Back to school


By Nigel Savage

01 October 2012 at 14:50 BST


The mishmash of global legal education regimes needs to be unified for the sake of efficient international business, argues Nigel Savage, who calls on the International Bar Association to take a lead role in levelling the playing field

Despite the global recession there has never been a better time for the growth of employment in the international legal services market.
Opportunities range across all levels, not just the recruitment of aspiring young practitioners. In varying degrees the global trends are shaping new patterns of employment and recruitment, including: increased segmentation and specialisation, the emergence of new business models, reductions in state legal aid, commoditisation/outsourcing and the impact of technology and the willingness of students to ‘qualification shop’.
One of the problems is that, by and large, professional regulators aren’t very good at strategy and the legal education systems they oversee are generally accidents of historic development, and almost never the result of clearly articulated policy changes.

Rooted in academia

The best example of strategic change was the English Law Society’s introduction of the legal practice course in the early 1990s, which changed the face of professional legal education.

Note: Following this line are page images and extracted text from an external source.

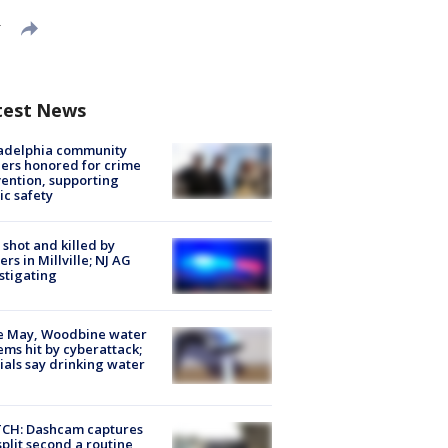
T
test News
ladelphia community
ers honored for crime
ention, supporting
ic safety
shot and killed by
cers in Millville; NJ AG
stigating
e May, Woodbine water
ems hit by cyberattack;
cials say drinking water
CH: Dashcam captures
split second a routine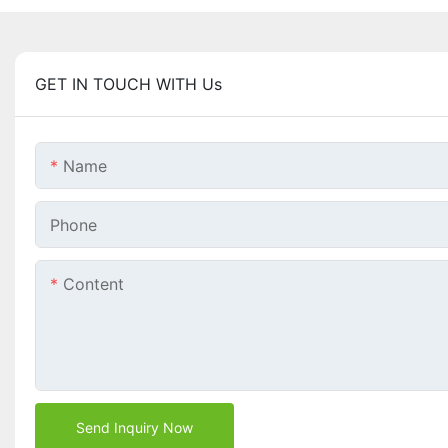
GET IN TOUCH WITH Us
Name
Phone
Content
Send Inquiry Now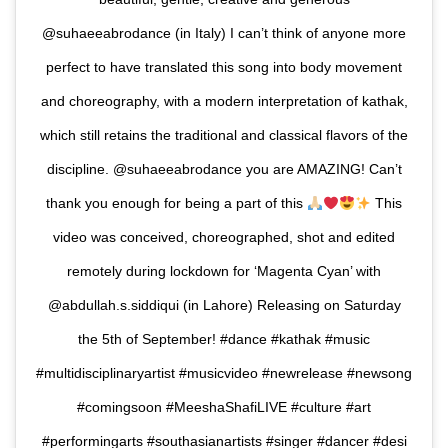
@suhaeeabrodance (in Italy) I can’t think of anyone more
perfect to have translated this song into body movement
and choreography, with a modern interpretation of kathak,
which still retains the traditional and classical flavors of the
discipline. @suhaeeabrodance you are AMAZING! Can’t
thank you enough for being a part of this
This
video was conceived, choreographed, shot and edited
remotely during lockdown for ‘Magenta Cyan’ with
@abdullah.s.siddiqui (in Lahore) Releasing on Saturday
the 5th of September! #dance #kathak #music
#multidisciplinaryartist #musicvideo #newrelease #newsong
#comingsoon #MeeshaShafiLIVE #culture #art
#performingarts #southasianartists #singer #dancer #desi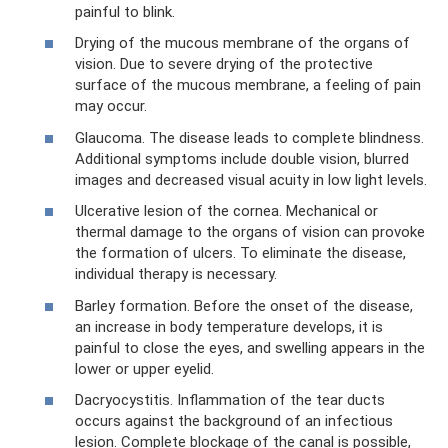
painful to blink.
Drying of the mucous membrane of the organs of
vision. Due to severe drying of the protective
surface of the mucous membrane, a feeling of pain
may occur.
Glaucoma. The disease leads to complete blindness.
Additional symptoms include double vision, blurred
images and decreased visual acuity in low light levels.
Ulcerative lesion of the cornea. Mechanical or
thermal damage to the organs of vision can provoke
the formation of ulcers. To eliminate the disease,
individual therapy is necessary.
Barley formation. Before the onset of the disease,
an increase in body temperature develops, it is
painful to close the eyes, and swelling appears in the
lower or upper eyelid.
Dacryocystitis. Inflammation of the tear ducts
occurs against the background of an infectious
lesion. Complete blockage of the canal is possible,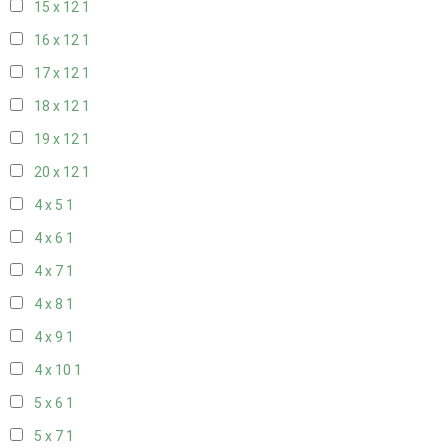
15 x 12
1
16 x 12
1
17 x 12
1
18 x 12
1
19 x 12
1
20 x 12
1
4 x 5
1
4 x 6
1
4 x 7
1
4 x 8
1
4 x 9
1
4 x 10
1
5 x 6
1
5 x 7
1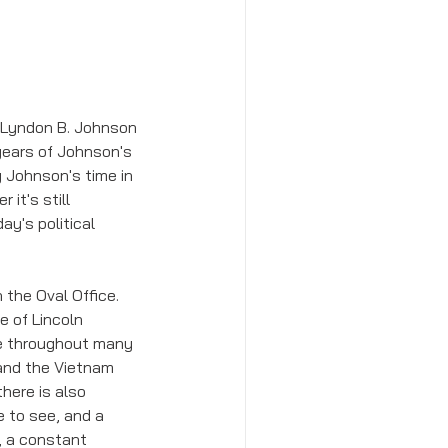
t Lyndon B. Johnson 
 years of Johnson's 
 Johnson's time in 
it's still 
y's political 
the Oval Office. 
e of Lincoln 
ce throughout many 
and the Vietnam 
here is also 
 to see, and a 
, a constant 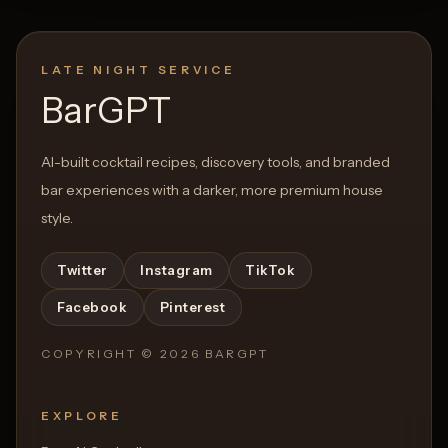
LATE NIGHT SERVICE
BarGPT
AI-built cocktail recipes, discovery tools, and branded
bar experiences with a darker, more premium house
style.
Twitter
Instagram
TikTok
Facebook
Pinterest
COPYRIGHT ©
2026
BARGPT
EXPLORE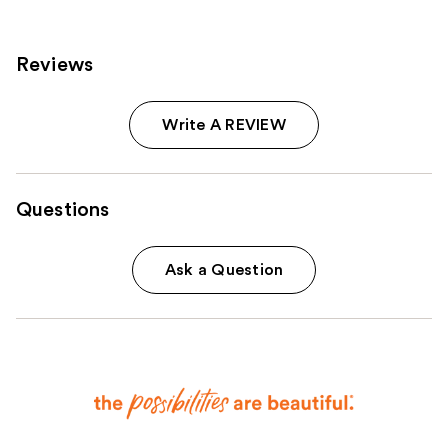
Reviews
Write A REVIEW
Questions
Ask a Question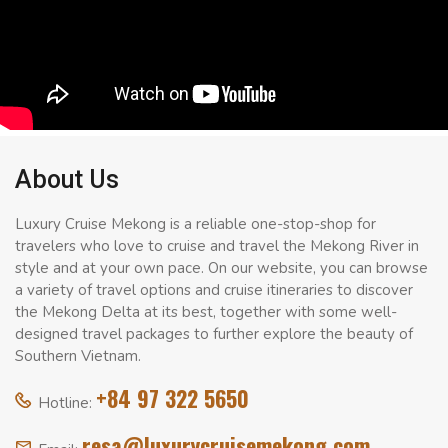
About Us
Luxury Cruise Mekong is a reliable one-stop-shop for
travelers who love to cruise and travel the Mekong River in
style and at your own pace. On our website, you can browse
a variety of travel options and cruise itineraries to discover
the Mekong Delta at its best, together with some well-
designed travel packages to further explore the beauty of
Southern Vietnam.
+84 97 322 5650
Hotline:
resa@luxurycruisemekong.com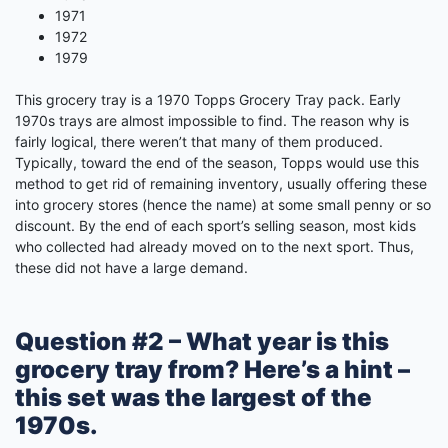
1971
1972
1979
This grocery tray is a 1970 Topps Grocery Tray pack. Early
1970s trays are almost impossible to find. The reason why is
fairly logical, there weren’t that many of them produced.
Typically, toward the end of the season, Topps would use this
method to get rid of remaining inventory, usually offering these
into grocery stores (hence the name) at some small penny or so
discount. By the end of each sport’s selling season, most kids
who collected had already moved on to the next sport. Thus,
these did not have a large demand.
Question #2 – What year is this
grocery tray from? Here’s a hint –
this set was the largest of the
1970s.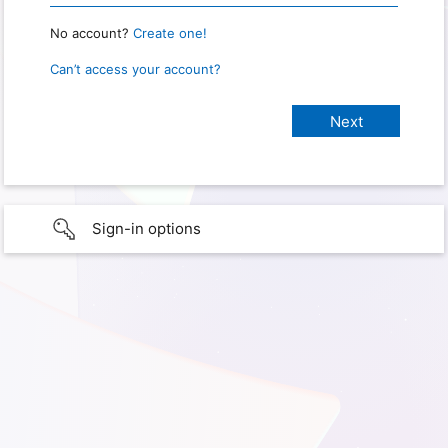
No account?
Create one!
Can’t access your account?
Sign-in options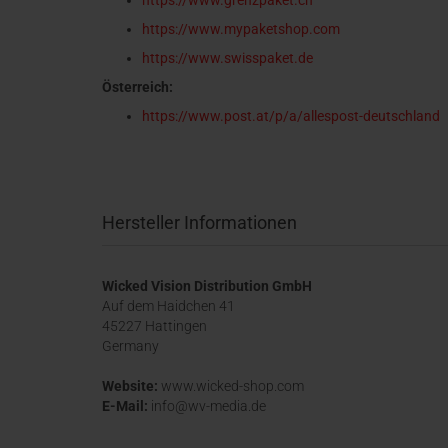
https://www.grenzpaket.ch
https://www.mypaketshop.com
https://www.swisspaket.de
Österreich:
https://www.post.at/p/a/allespost-deutschland
Hersteller Informationen
Wicked Vision Distribution GmbH
Auf dem Haidchen 41
45227 Hattingen
Germany
Website:
www.wicked-shop.com
E-Mail:
info@wv-media.de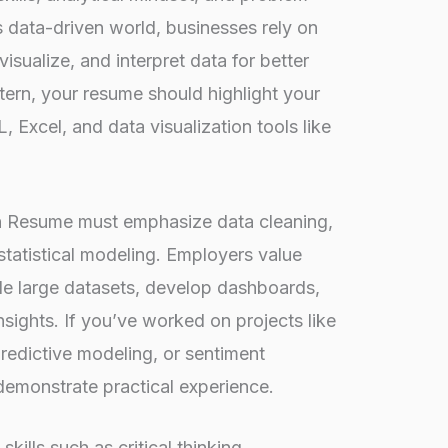
y’s data-driven world, businesses rely on
isualize, and interpret data for better
tern, your resume should highlight your
, Excel, and data visualization tools like
rn Resume must emphasize data cleaning,
statistical modeling. Employers value
e large datasets, develop dashboards,
sights. If you’ve worked on projects like
edictive modeling, or sentiment
 demonstrate practical experience.
 skills such as critical thinking
,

Law firms have had a major influence on its development, rather than it being the product of ivory tower self-indulgence, with academics designing a course for their own enjoyment.
In the US, the American Bar Association has been a source of conservatism in the development of JD programmes and the route to qualification is jealously guarded by the courts and local bars of the 50 individual states.
Meanwhile, on continental Europe, legal education regimes are almost as disparate as the number of countries themselves, with one common feature: for the most part they remain rooted in academia at the expense of practice-orientated teaching. In the Far East, again there is a wide spectrum – Hong Kong and Singapore turn out high-quality global commercial lawyers, while in China there is almost no vocational education.
Against the backdrop of this jumble of regimes, deals are being cut across jurisdictions by lawyers who have received varying qualities of training. It is a problem borne out of the almost unavoidable self-interest of domestic regulators, who have their own internal objectives, compromises and vested interests with which to contend.
So there is an overriding need for strong, independent leadership that can consider the issues free from the baggage of historical parochial prejudices. One of the problems that lawyers face is that by the nature of their training they always look backwards for their solutions rather than confronting real-world issues.
Perhaps in all this, there is a leadership role for the IBA. Such an institution could address the issue of what is the right response in the market for legal education and how best students can be prepared for that market. And crucially linked to that point is this core question: what do lawyers do and how do we ensure they do it consistently and well?
In England, historically, recruitment of overseas lawyers – largely from the old Commonwealth, who re-qualified as English solicitors – fuelled considerable growth of the City of London’s legal sector. However, over the past few years, the balance has begun to shift.
Much of the boom in the legal profession globally is being generated in the new emerging hubs. Lawyers in those jurisdictions are probably practising English law on many of their deals and many of those young practitioners may wish to reinforce their aspirations to be ‘global lawyers’ by gaining either an English or US qualification.
The New York bar authorities allow foreign lawyers to fly in and sit the state’s qualifying exam provided those lawyers have a pre-approved degree. As a result, the New York bar is becoming the global qualification of choice because it is so accessible. English law firms – and English law schools – are disadvantaged in this battle because the solicitors’ profession still requires students to complete an apprenticeship/training contract. Indeed, US law schools have recognised this flaw in the English model and are commercially exploiting it by promoting post-graduate programmes across the globe.

Best young brains

Because the US profession has no requirement for workplace training, it is at a huge advantage when it comes to luring the best young brains from around the globe. And that could lead to New York law usurping English law as the global law of choice among international legal practices and businesses.
For example, a young Singaporean lawyer – having qualified
at the New York bar – is surely going to be more inclined, if given the option, to put a deal through under New York rather than English law.
But it is not entirely smooth sailing for the Americans and they are not making it easy on themselves – or at least that is the case in the major jurisdiction of New York. The state bar authorities have recently approved a scheme demanding that aspiring students complete 50 hours of pro bono service before being allowed to qualify at the local bar. That might be a relatively easy hurdle for domestic students to leap, but potentially a thoroughly off-putting barrier for students from overseas.
Perhaps a solution would be the creation of a globally recognised transactional lawyer qualification, which leaves issues such as advocacy and litigation rights to domestic legal profession regulators. For the sake of efficiency in an ever-competitive international business market, the legal profession needs a level qualification process playing field across the major jurisdictions. Perhaps the IBA has a role to play in this.